Tuesday, March 19, 2019

Winners Wanted, Not Almost Winners


Beto O’Rourke is running for president. The ex-Democratic congressman failed in his bid last November to unseat Republican Senator Ted Cruz of Texas. Sorry, Beto, but I cannot conceive of choosing a candidate for the nation’s highest office if he could not win the support of his own state. We’ve been there before. We muddled through eight years of George W. Bush because Al Gore couldn’t carry his home state of Tennessee. Sure, Beto has more charisma than Al, but I still want a winner, not a close second, as my candidate.

I learned the other day reading a Gail Collins column on Beto that he is so enraptured with the Odyssey that he named his first child Ulysses. Which made me wonder, why didn’t he name his son Odysseus, the Greek name of the heroic character of the epic poem by Homer who spends 20 years away from home, 10 fighting the Trojan War and another 10 on an action-packed journey back to his wife, the ever faithful Penelope? Why did he choose the Roman counterpart name, Ulysses? Was he already playing identity politics because he knew there are more Italian-American voters than those of Greek ancestry? Why didn’t he just call the kid Homer? That way he’d also get the Simpsons crowd behind his candidacy.

For the record, I’m also against Stacey Abrams thinking that coming in second in a tight Georgia gubernatorial race entitles her to think she is the best choice to be the Democratic presidential nominee able to send Donald Trump and his family packing from the White House. 

Ditto for Andrew Gillum, former mayor of Tallahassee and near-winner of the governorship of Florida.  

Where do these people get their hubris? Hubris is another one of those Greek words we should all pay attention to. 

Yes, as Gillum pointed out to Bill Maher last Friday night, Abraham Lincoln failed to beat Stephen Douglas in their Senate race from Illinois back in 1857, but let’s not equate Beto or Stacey or Andrew with our 16th president. 

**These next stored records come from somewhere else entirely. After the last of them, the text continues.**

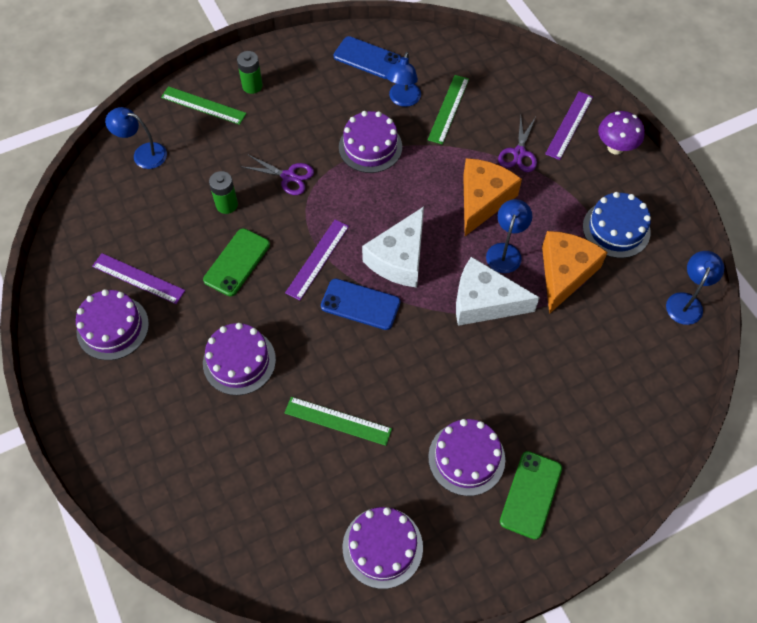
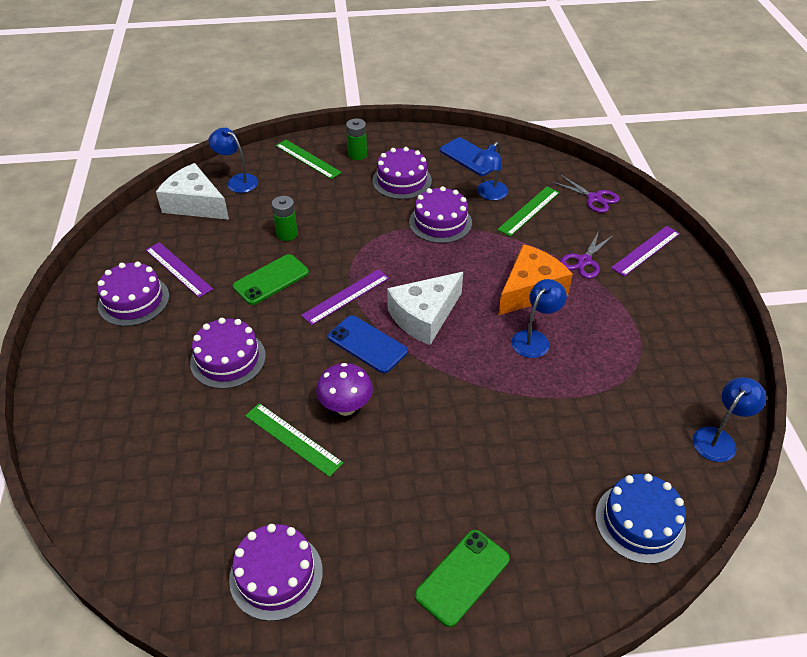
camera: 20 degrees right, 15 degrees down
(288, 176) = (353, 226): purple scissors -> purple scissors (594, 198)
(466, 458) = (408, 516): purple cake -> purple cake (402, 180)
(484, 302) = (493, 376): white cheese -> white cheese (195, 204)
(565, 273) = (590, 374): orange cheese -> none
(615, 148) = (688, 280): purple mushroom -> purple mushroom (346, 407)
(616, 229) = (662, 350): blue cake -> blue cake (640, 522)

To Impeach or Not? People who advocate for Trump’s impeachment argue he is unqualified for the job of president. They might be right, check that, they are right, but being unqualified is not an impeachable offense. 

So let’s stop using that argument. Qualified or not, Trump received sufficient votes in states with enough Electoral College votes to win the election. 

The task now is to pick a candidate who can carry states with more than 270 electoral votes. Beto, Stacey and Andrew may excite enough voters to win some primaries but could they win a general election? I’m not convinced.


How Do I Feel? My friend Mark, who will be turning 70 in a few months, asked me the other day if I felt any difference physically now that I am into my eighth decade. Not really, I replied. As a reputed hypochondriac to friends and relatives I told Mark it was all a matter of mind over matter. 

But last night as I was waiting for sleep to overwhelm my too active brain near midnight I cataloged what had transpired since my March 6th birthday:

My dentist told me I needed two replacement crowns and a filling repair. Within a week a temporary crown he installed cracked during breakfast, necessitating a frantic dash to his office;

A prolonged head cold left me with inflamed ear canals; ear drops prescribed by an ENT specialist;

And, most troubling, for the third March in four years I am experiencing back pain near my right kidney. Four years ago I suffered with a kidney stone throughout a most unpleasant flight from London. Fortunately, the pain subsided once I showed up in the emergency room of White Plains Hospital. Exactly a year later what I thought was another kidney stone turned out to be a bladder stone. That ailment required what doctor’s call a bladder blaster procedure and an overnight hookup to a catheter. I get the heebie-jeebies just thinking of that predicament. I don’t know how this new pain will be resolved but I do marvel at its timing, always slightly past the Ides of March. 

Was this ache like the mysterious hip pain that afflicted me for about 10 minutes on my 35th birthday, or could it be traced to a muscle strained Monday morning while chopping some lingering ice along the pathway to our yard? As I lay in bed in the middle of Monday night it hurt if I faced left but not if I faced right or remained on my back. By morning the pain was mostly gone, hopefully never to return, at least for another 12 months.